# TASK
Tell how many lines in the data contain the word "with", and leave out everything else.

━━ DATA FOR THE TASK

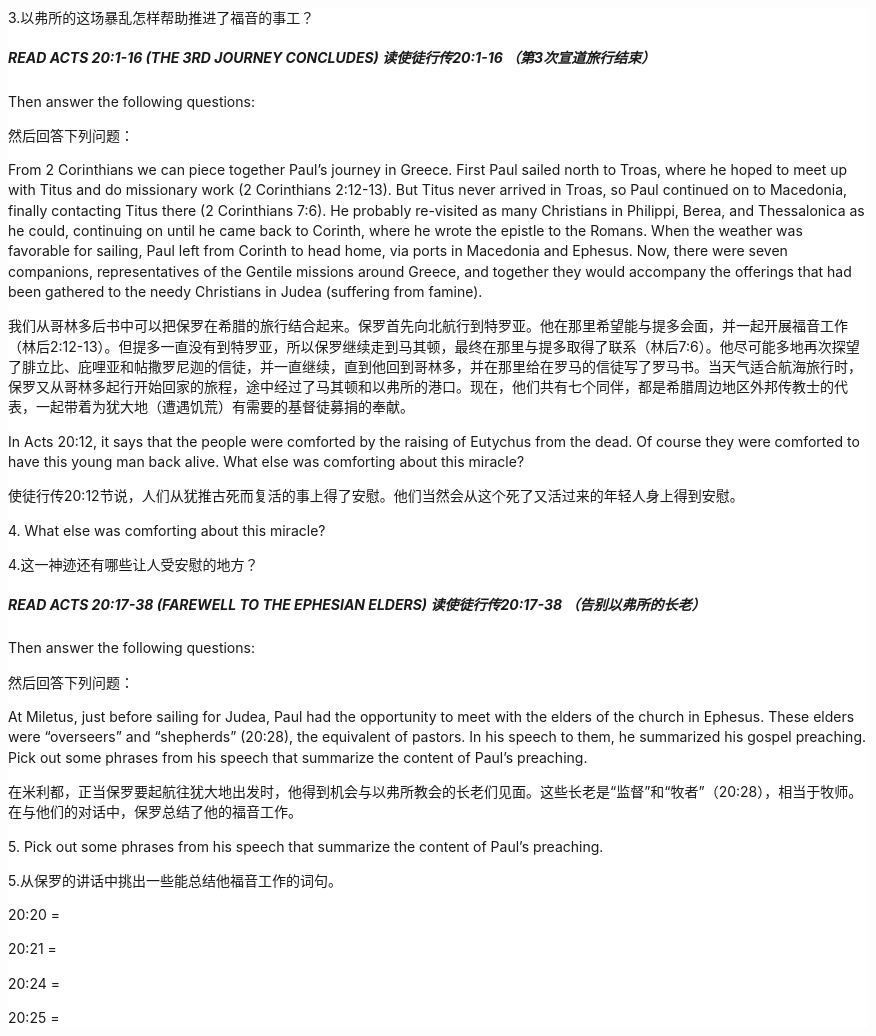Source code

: 3.以弗所的这场暴乱怎样帮助推进了福音的事工？


##### READ ACTS 20:1-16 (THE 3RD JOURNEY CONCLUDES)  读使徒行传20:1-16 （第3次宣道旅行结束）

Then answer the following questions: 

然后回答下列问题：

From 2 Corinthians we can piece together Paul’s journey in Greece. First Paul sailed north to Troas, where he hoped to meet up with Titus and do missionary work (2 Corinthians 2:12-13). But Titus never arrived in Troas, so Paul continued on to Macedonia, finally contacting Titus there (2 Corinthians 7:6). He probably re-visited as many Christians in Philippi, Berea, and Thessalonica as he could, continuing on until he came back to Corinth, where he wrote the epistle to the Romans. When the weather was favorable for sailing, Paul left from Corinth to head home, via ports in Macedonia and Ephesus. Now, there were seven companions, representatives of the Gentile missions around Greece, and together they would accompany the offerings that had been gathered to the needy Christians in Judea (suffering from famine).   

我们从哥林多后书中可以把保罗在希腊的旅行结合起来。保罗首先向北航行到特罗亚。他在那里希望能与提多会面，并一起开展福音工作（林后2:12-13）。但提多一直没有到特罗亚，所以保罗继续走到马其顿，最终在那里与提多取得了联系（林后7:6）。他尽可能多地再次探望了腓立比、庇哩亚和帖撒罗尼迦的信徒，并一直继续，直到他回到哥林多，并在那里给在罗马的信徒写了罗马书。当天气适合航海旅行时，保罗又从哥林多起行开始回家的旅程，途中经过了马其顿和以弗所的港口。现在，他们共有七个同伴，都是希腊周边地区外邦传教士的代表，一起带着为犹大地（遭遇饥荒）有需要的基督徒募捐的奉献。

In Acts 20:12, it says that the people were comforted by the raising of Eutychus from the dead. Of course they were comforted to have this young man back alive. What else was comforting about this miracle? 

使徒行传20:12节说，人们从犹推古死而复活的事上得了安慰。他们当然会从这个死了又活过来的年轻人身上得到安慰。

4\. What else was comforting about this miracle? 

4.这一神迹还有哪些让人受安慰的地方？


##### READ ACTS 20:17-38 (FAREWELL TO THE EPHESIAN ELDERS)  读使徒行传20:17-38 （告别以弗所的长老）

Then answer the following questions: 

然后回答下列问题：

At Miletus, just before sailing for Judea, Paul had the opportunity to meet with the elders of the church in Ephesus. These elders were “overseers” and “shepherds” (20:28), the equivalent of pastors. In his speech to them, he summarized his gospel preaching. Pick out some phrases from his speech that summarize the content of Paul’s preaching. 

在米利都，正当保罗要起航往犹大地出发时，他得到机会与以弗所教会的长老们见面。这些长老是“监督”和“牧者”（20:28），相当于牧师。在与他们的对话中，保罗总结了他的福音工作。

5\. Pick out some phrases from his speech that summarize the content of Paul’s preaching. 

5.从保罗的讲话中挑出一些能总结他福音工作的词句。

20:20 =

20:21 =

20:24 =

20:25 =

━━━━

# WORKED SOLUTION
2